U.S. forces in Korea are today concentrated near the border between North and South Korea — the famous DMZ, demilitarized zone. There they are easy targets for North Korea’s masses of old-fashioned artillery. Because they are so vulnerable, US forces are in effect hostages. If for example the US were to hit North Korea’s nuclear plants, the lives of thousands of American soldiers would be put at risk.
I first heard this idea voiced by Pat Buchanan. His variation was that our troops are nothing more than a speedbump to an invading North Korean army. Their real purpose is to incite the American people to action by dying violently in a surprise attack — and that’s no way to use our brave men (and women) in uniform.
Frum offers another interesting perspective:
Which is why soft-liners like President Roh Moo-Hyun — who used to oppose the U.S. presence in South Korea — now wish to keep US troops shoved right up against the DMZ. They may say they want the troops to deter North Korea — but they know full well that the vulnerability of those troops in fact deters the United States from confronting North Korea.

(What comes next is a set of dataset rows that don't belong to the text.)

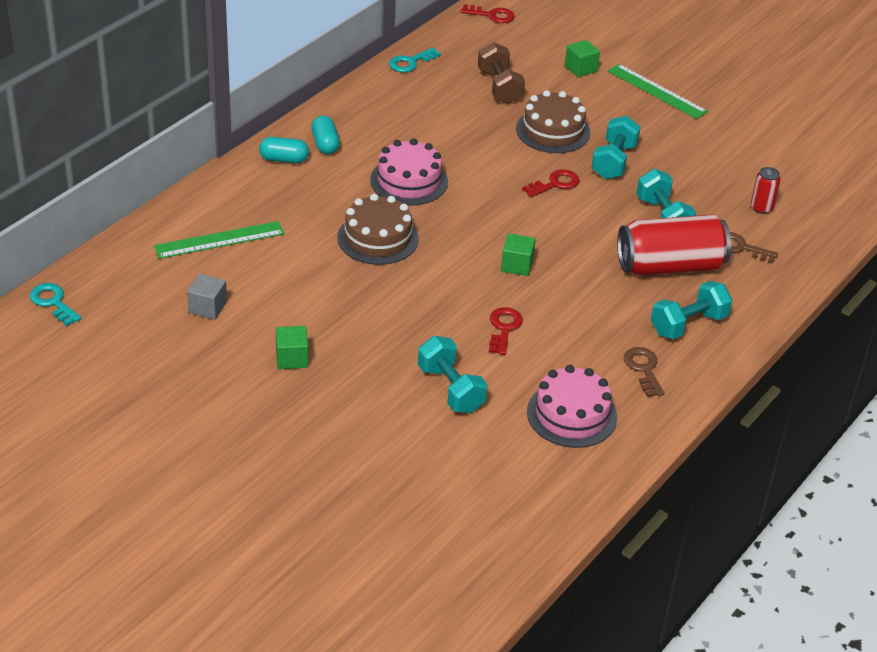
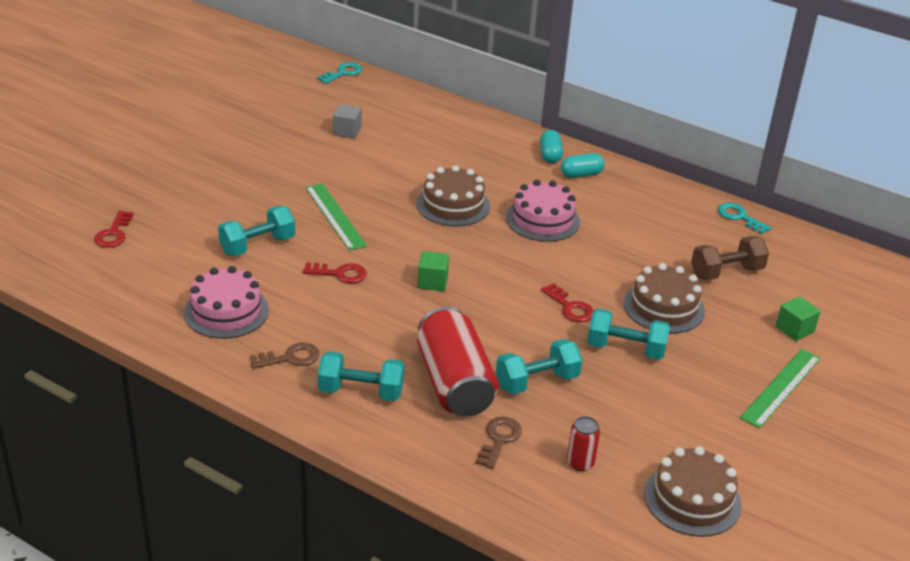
camera: 85 degrees right, 5 degrees down
(219, 240) = (431, 132): green ruler -> green ruler (335, 216)
(292, 358) = (291, 169): green cube -> none
(491, 15) = (862, 267): red key -> red key (114, 233)
(688, 324) = (361, 391): turquoise dumbbell -> turquoise dumbbell turned 45 degrees counterclockwise
(792, 159) = (692, 499): none -> brown cake

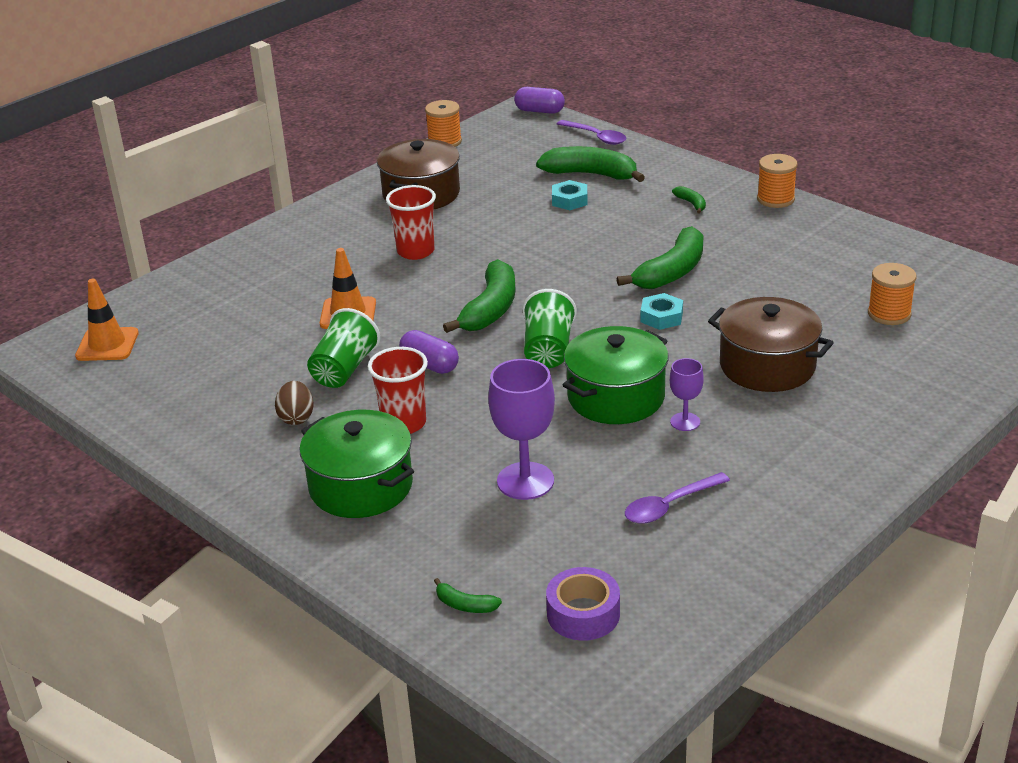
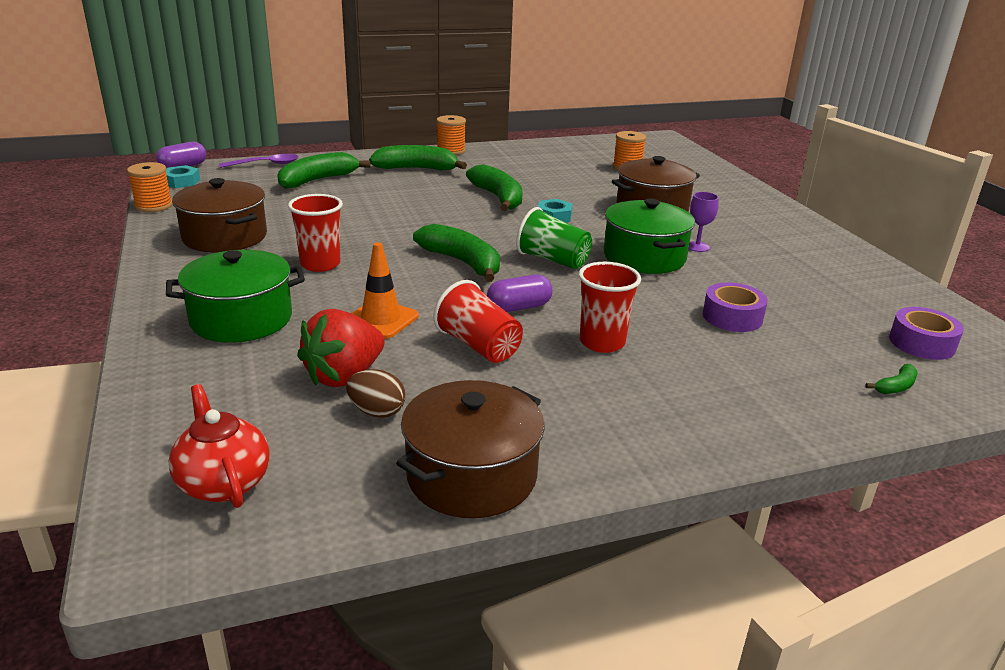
camera: 65 degrees left, 5 degrees down
(107, 345) = (223, 482): orange traffic cone -> red teapot
(171, 425) = (471, 475): none -> brown pot
(253, 333) = (344, 376): none -> red strawberry
(296, 418) = (538, 392): brown egg -> brown egg (377, 412)
(344, 369) = (479, 346): green cup -> red cup
(361, 486) = (687, 388): green pot -> green pot (241, 319)
(525, 481) = (732, 317): purple goblet -> purple tape
(569, 200) = (343, 196): turquoise nut -> turquoise nut (181, 181)
(669, 506) = (798, 279): purple spoon -> none
(691, 203) = (416, 169): green banana -> green banana, size x2.20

For the decade since North Korea’s blackmail campaign began in 1993, those 40,000 US troops on the peninsula have stayed put, under the North’s guns. Now suddenly we learn that American forces will be redeploying in the south — out of reach of the North’s guns, but close enough to be used as a striking force if need be. South of the Han River, those forces cease to be hostages, and become again dangerous and deadly fighters. Bush’s drab communiqué is the first giant step toward regaining the ability to fight effectively in Northeast Asia. After ten years of chatter, we’re getting a decisive action, and in vivid, blunt Bush trademark style. Well done.